The timing matters because Silverstone was also the site of Horner’s final race in charge of Red Bull before he was removed ahead of the 2025 Belgian Grand Prix, with his exit following the team’s performance slide and an escalating internal power struggle. Almost exactly a year later, he is back in the paddock as a guest, with a book that promises his side of a 20-year spell at the center of Formula 1.
Drive will be published by Transworld Publishing in hardback, ebook and audiobook formats, with Horner narrating the audio edition himself. The memoir is framed as an account of his rise from becoming Formula 1’s youngest team principal when Red Bull entered the sport in 2005 through periods of both “success and adversity.”
In the announcement for the book, Horner said: “F1 is ultimately a people business. While the sport is often defined by the cars, the victories and the championships, what stays with me most are the people, the decisions, the challenges and the extraordinary cast of characters I encountered along the way. This book is my reflection on an incredible 20-year journey and the many individuals who helped shape it.”
The publisher is pitching the memoir as “vivid, candid and uncompromising,” saying it will cover the pressure and split-second decision-making involved in running a front-line Formula 1 team, as well as the “shock upsets, rivalries and private challenges” Horner faced. It will also revisit the two Red Bull title-winning eras that brought eight drivers’ championships, six constructors’ crowns and 124 wins under his leadership.

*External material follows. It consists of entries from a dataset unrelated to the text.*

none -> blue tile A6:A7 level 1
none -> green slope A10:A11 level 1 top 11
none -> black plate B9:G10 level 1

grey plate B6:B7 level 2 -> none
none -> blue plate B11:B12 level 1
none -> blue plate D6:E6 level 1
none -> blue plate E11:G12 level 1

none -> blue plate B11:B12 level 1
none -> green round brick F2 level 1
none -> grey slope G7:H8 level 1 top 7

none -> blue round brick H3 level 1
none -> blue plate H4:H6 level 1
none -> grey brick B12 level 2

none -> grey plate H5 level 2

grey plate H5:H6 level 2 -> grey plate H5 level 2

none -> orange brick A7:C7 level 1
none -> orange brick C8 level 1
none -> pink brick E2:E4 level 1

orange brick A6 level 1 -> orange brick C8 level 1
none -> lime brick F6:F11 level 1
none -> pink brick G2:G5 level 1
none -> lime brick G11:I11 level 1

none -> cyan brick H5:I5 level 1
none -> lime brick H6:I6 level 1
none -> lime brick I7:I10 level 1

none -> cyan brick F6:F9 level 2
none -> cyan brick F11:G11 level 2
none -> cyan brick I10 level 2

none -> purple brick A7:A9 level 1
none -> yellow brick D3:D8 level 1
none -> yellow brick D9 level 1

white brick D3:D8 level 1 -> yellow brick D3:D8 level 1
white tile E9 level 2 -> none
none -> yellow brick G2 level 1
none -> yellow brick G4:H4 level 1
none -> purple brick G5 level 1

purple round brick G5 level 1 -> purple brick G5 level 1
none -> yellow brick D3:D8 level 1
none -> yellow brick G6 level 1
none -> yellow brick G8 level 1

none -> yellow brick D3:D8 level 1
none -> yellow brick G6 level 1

The book launch also lands alongside Horner’s clearest public signal yet that he still sees his Formula 1 story as unfinished. Speaking at the European Motor Show in Dublin in February, Horner said: “I feel like I have unfinished business in Formula 1.” He added that he would not return “for just anything,” only for “something that can win.”
That position helps explain why his comeback has not happened yet. After a year away from motorsport and talks with current and prospective Formula 1 operations, Horner has still not found a role that fits his terms. He has made clear he wants influence as well as a seat back at the table, saying in Dublin: “I would want to be a partner, rather than just a hired hand.”
One avenue appears to have cooled. Horner had been strongly linked for months with Alpine, but Renault chief Francois Provost said last month: “There is no discussion today with Christian.” That leaves Silverstone less as the start of a confirmed return than a reminder that Horner wants one, and that if he does come back, he intends to do it with control and with a project capable of winning.